Chi è il drago? Questo mostro è, per eccellenza, il guardiano del tesoro. Il suo corpo ha mille anelli di bronzo, ali fantastiche e la testa ha lo splendore dorato del metallo. La sua gola è armata da una triplice fila di denti, la lingua dardeggia tre aculei affilati e vibranti e gli occhi sono avvolti nel fuoco. Animale favoloso, esso custodisce al tempo stesso la terra, il cielo e gli inferi. Cadmo è vittorioso sul mostro, lo inchioda ad una quercia, albero verde e simbolo di fecondità, “strappa i denti al drago” consigliato da Pallade Atena, dea guerriera uscita dal cranio di Zeus con un casco d’oro in testa, e semina i denti nella terra perché siano la semente di un nuovo popolo illustre. È da questi semi che sorgono migliaia d’uomini armati, in mezzo ai quali, per ordine della dea, Cadmo getta una pietra. Credendosi attaccati gli uni dagli altri, i guerrieri si uccidono tra loro.
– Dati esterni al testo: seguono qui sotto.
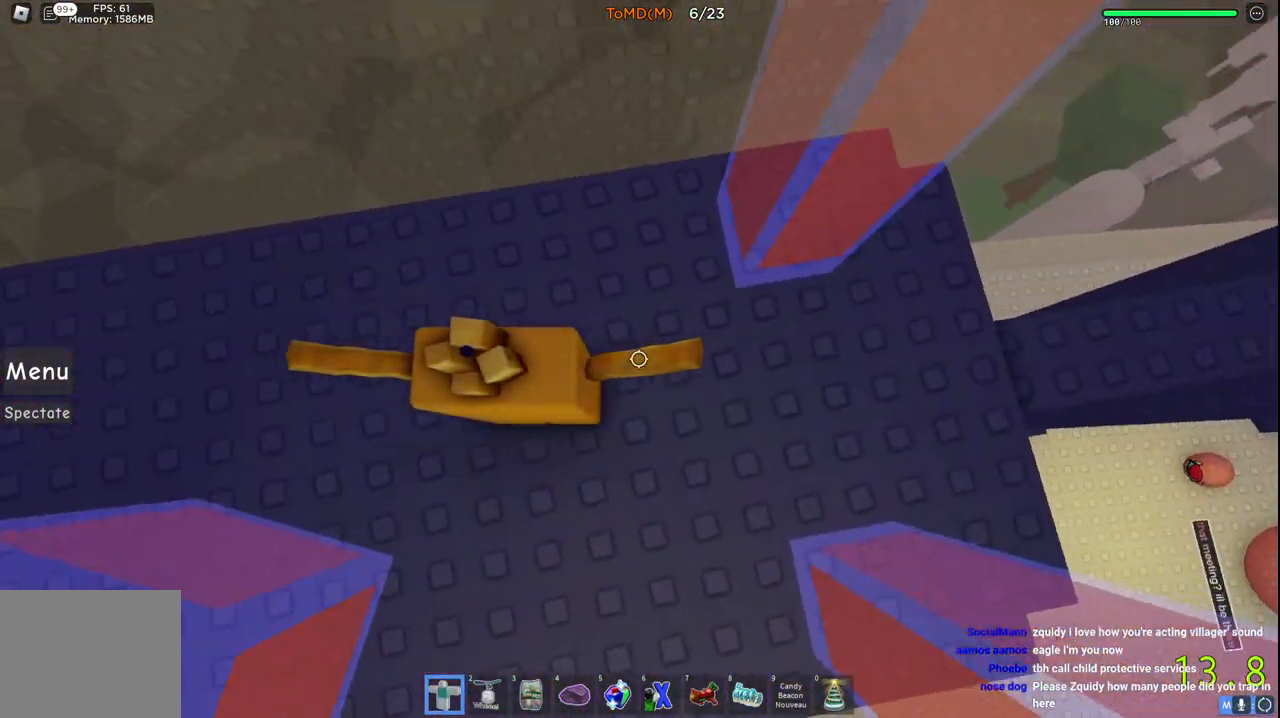
{"keys": ["d"], "events": []}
Solo cinque escono indenni dalla carneficina che diventano con Cadmo, pietra angolare di Tebe.
Quando il simbolismo onirico ci rimanda immagini di denti che cadono o di denti cariati, bisogna sempre interrogarsi su quali paure costruiamo le nostre strutture più profonde; quando a livello psichico non controlliamo le paure e le preoccupazioni, i nostri scudi, si indeboliscono. I denti, in quanto strutture, hanno radici parentali profonde, pertanto, è importante che i nostri figli li ereditino in buona salute, cioè bianchi e splendenti: “Senza macchia e senza peccato”.
C’è un detto popolare che dice: “Denti, morte dei parenti”. Questa è un’espressione prettamente metaforica che evidenzia, in chi sogna, l’attaccamento eccessivo ai propri cari e sta a significare che, sia la lontananza che il distacco (può trattarsi di un lungo viaggio o anche di un trasferimento), si vivono come un abbandono oppure un lutto. Comunque, quest’idea, molto diffusa, ha origini antiche, infatti, Artemidoro di Daldi, scrittore e fisico greco vissuto nel II secolo a.C., attribuiva al simbolo della caduta dei denti una correlazione con la morte di un congiunto. Ai denti stessi attribuiva i gradi di parentela corrisposti: gli incisivi indicano i genitori, i canini e denti limitrofi fanno riferimento ai fratelli, i premolari e i molari a persone avanti con l’età.
Quando si sogna i denti che cadono, che sono strappati, che traballano, che sanguinano, o che fanno bella mostra di sé, desta sempre molta curiosità ma anche preoccupazione per chi li sogna. I denti hanno significati ambivalenti, infatti, grazie ai denti, possiamo masticare, mordere e triturare il cibo. Durante violenti litigi, gli animali, mostrano i denti per manifestare la loro aggressività ed impressionare in questo modo l’avversario. Anche l’essere umano si comporta, in certi casi, nello stesso modo per un involontario retaggio dell’istinto animale. Sono legati all’energia di Ares (Marte dio della guerra) pertanto, alla forza, all’aggressività, alla difesa, ma pure alla salute ed alla bellezza, alla giovinezza, al sex appeal (ricordiamoci che Ares era l’amate di Afrodite). Una bella bocca con denti perfetti disposta in un sorriso, è il primo segnale inviato in una relazione in cui ci sia interesse a farsi accettare e rendersi gradevoli.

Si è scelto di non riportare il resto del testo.